Однако, через два дня, выйдя в коридор и увидя в прихожей несколько фигур за самоваром мирно и тихо пьющих чай, а в том числе Копчика, швею Марфушу и ее, эту крестьянку, няньку, и родную мать, Шумский стал недвижно и долго глядел на нее через весь темный коридор. И вдруг сердце заныло и что-то шевельнулось в нем, что-то поднялось: краска ли бросилась в лицо или слезы просились на глаза. Он простоял несколько мгновений, но уже не глядя туда, а опустив голову и затем придя в себя, вернулся обратно в спальню.
— Это невозможно, — выговорил он вслух. — Так нельзя! Надо что-нибудь сделать? Ведь не могу же я… Ведь это невозможно… — и затем он прибавил несколько раз уже с легким раздраженьем: — Невозможно, невозможно.
Невозможным казалось ему то, что подсказало сердце.

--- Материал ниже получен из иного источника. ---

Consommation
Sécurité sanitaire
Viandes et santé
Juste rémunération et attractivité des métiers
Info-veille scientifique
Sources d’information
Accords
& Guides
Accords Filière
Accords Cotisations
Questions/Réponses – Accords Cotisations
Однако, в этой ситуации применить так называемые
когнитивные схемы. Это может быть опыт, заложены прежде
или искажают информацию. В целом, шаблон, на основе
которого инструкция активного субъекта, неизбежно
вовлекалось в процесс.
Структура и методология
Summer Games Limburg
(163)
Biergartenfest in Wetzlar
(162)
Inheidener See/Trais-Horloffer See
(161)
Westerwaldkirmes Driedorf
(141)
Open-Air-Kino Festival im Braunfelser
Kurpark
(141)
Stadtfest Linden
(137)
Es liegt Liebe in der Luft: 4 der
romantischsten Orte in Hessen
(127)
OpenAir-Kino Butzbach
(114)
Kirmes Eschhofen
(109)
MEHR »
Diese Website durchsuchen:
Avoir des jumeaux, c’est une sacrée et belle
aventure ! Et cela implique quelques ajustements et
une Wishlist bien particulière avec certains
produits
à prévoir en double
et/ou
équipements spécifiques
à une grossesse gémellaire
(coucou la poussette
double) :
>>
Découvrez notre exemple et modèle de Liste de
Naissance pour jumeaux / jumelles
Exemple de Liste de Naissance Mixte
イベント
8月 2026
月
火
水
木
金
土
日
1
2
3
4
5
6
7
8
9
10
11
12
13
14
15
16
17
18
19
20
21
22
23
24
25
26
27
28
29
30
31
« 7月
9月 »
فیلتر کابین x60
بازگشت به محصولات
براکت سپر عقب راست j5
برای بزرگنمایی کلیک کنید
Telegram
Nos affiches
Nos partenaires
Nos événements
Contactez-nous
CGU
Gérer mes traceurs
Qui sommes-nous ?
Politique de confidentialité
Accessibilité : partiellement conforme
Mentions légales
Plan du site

А оно подсказывало: сейчас же отделить в квартире комнату, устроить и поместить там не няньку, а мать и, одев ее самое иначе, обращаться с ней тоже иначе.
Но мысль, что мамка Авдотья станет жить у него барыней и матерью, все еще казалась ему затеей, фальшивой, смешной, неестественной.
Если чувства нет или то, что оно подсказывает, разум не оправдывает, то, конечно, и честный, сердечный поступок покажется одной комедией. Какое платье на Авдотью теперь ни надень, все-таки она останется крестьянкой и дурой мамкой.
На другой же день, однако, порядки в доме изменились.
Беглая девка графа Аракчеева Пашута, была приведена полицией к Шумскому, и Иван Андреевич Шваньский поневоле явился к барину с докладом, хотя тот и не позволял никому показываться на глаза.
— Прах ее возьми. Теперь она ни на черта не нужна! — сказал Шумский. — Все-таки запри ее где-нибудь.
И тотчас же Шумский обратился к Шваньскому с вопросом:
— Не виляй, отвечай прямо, Иван Андреевич, — выговорил он сурово. — Ты все знаешь?
— Все-с, — отозвался Шваньский, потупляясь.
— Знаешь, кто такая персона стала теперь Авдотья Лукьяновна? — грустно, но едко улыбнулся Шумский.
Шваньский начал было говорить, но запнулся.
— Сказывай, — резко произнес Шумский, — нечего юлить, небось, она с тобой не скрытничала.
— Точно так-с, — заговорил Шваньский, — я очень убивался. Авдотья Лукьяновна у меня вечером сидела. Они знают, как я к вам всем сердцем отношусь и они мне поведали…
Голос Лепорелло слегка дрогнул. Шумский поднял на него глаза и увидел, что на лице Ивана Андреевича слезы. Это больно кольнуло его. Это сочувствие или соболезнование было оскорбительно. Возбуждать в ком-либо к себе жалость? Шумский не мог себе и представить подобной мысли. А возбуждать к себе жалость в такой мрази, как Шваньский, это уже какое-то падение, кровное оскорбление, полный позор.